Depuis sa rencontre avec une hyène portée sur les potions miracles et remèdes de sorciers, il avait la fâcheuse tendance de se croire malade à longueur d'année. Lors de la dernière grande migration, il a failli louper le départ à cause de ce qu'il croyait être une méningite. En réalité, un scarabée coincé dans son oreille lui donnait des migraines terribles. Il fallu l'aide de sa jeune soeur et d'une branche d'acacia pour déloger l'insecte logé au chaud contre son tympan. La veille il était resté couché sous un buisson, prétextant une grippe carabinée alors qu'il s'agissait d'un simple rhume des foins. Du coup, il n'avait même pas pu préparer sa valise pour le grand départ, quelqu'un d'autre avait du s'en charger pour lui.
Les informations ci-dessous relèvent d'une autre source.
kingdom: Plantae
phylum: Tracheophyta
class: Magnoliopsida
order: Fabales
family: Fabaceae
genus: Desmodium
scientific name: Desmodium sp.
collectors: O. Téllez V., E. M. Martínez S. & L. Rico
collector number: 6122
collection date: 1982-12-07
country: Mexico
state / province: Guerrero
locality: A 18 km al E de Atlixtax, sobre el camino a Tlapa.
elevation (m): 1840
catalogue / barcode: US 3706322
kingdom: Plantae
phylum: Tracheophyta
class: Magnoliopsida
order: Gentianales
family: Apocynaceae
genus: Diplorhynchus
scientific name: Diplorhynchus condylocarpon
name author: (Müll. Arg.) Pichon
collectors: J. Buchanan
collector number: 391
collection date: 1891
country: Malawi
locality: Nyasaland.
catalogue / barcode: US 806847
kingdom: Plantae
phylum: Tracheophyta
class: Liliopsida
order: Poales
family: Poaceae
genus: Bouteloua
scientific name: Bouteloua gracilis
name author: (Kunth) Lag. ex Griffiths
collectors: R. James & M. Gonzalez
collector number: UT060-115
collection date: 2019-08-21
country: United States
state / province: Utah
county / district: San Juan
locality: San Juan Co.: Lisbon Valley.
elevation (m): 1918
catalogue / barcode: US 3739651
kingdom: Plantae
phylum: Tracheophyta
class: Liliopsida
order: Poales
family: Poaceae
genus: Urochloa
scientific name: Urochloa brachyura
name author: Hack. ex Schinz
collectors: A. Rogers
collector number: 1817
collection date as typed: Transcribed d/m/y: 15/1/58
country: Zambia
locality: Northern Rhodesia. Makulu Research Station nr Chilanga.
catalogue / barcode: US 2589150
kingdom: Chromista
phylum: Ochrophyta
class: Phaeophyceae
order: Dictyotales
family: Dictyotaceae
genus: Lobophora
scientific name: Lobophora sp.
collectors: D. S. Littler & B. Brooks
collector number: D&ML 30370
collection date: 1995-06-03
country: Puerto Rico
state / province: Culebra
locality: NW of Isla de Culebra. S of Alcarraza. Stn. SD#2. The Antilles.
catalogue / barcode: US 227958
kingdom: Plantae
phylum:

Un babouin bienveillant lui dit un jour: "Norman, tu devrais voir quelqu'un, te faire aider, ça ne peut plus durer ces simagrées et ces plaintes continuelles, tu embêtes tout le monde avec ça!" A quoi Norman avait répondu qu'il n'y pouvait rien s'il était souvent malade, quoi qu'il fasse il fallait qu'il attrape tout ce qui passe, les virus, les bactéries, les parasites... Pourquoi lui, ça il n'en savait rien. Les autres avaient beau essayer de lui expliquer que tout était dans sa tête, que ce n'était que son cerveau qui lui jouait des tours, il ne voulait croire personne, convaincu de son état - malade.

Jusqu'à ce qu'il rencontre Victoria, une jeune gnou du clan voisin, de quatre ans sa cadette. Écologiste et anti-tout, elle ne se soignait pratiquement jamais, n'était à vrai dire jamais malade. un esprit sain dans un corps sain dirons-nous. l'amour lui fit ouvrir les yeux, Norman réalisa que peut-être certains de ses troubles n'étaient que fantaisie, inventés par son esprit d'antilope un peu fofolle. Au bout de quelques mois, il fut complètement guéri et se moquait éperdument des autres animaux hypocondriaques. un corps sain mais un esprit quelque peu limité... le gnou après tout n'a jamais été réputé pour sa brillance ou ses neurones, plutôt pour sa bêtise et son côté - je fais comme mon voisin même si mon voisin saute dans une rivière pleine de crocos. Hypocondriaques, gnous ou humains, faites-vous soigner et arrêtez de vous soigner pour rien.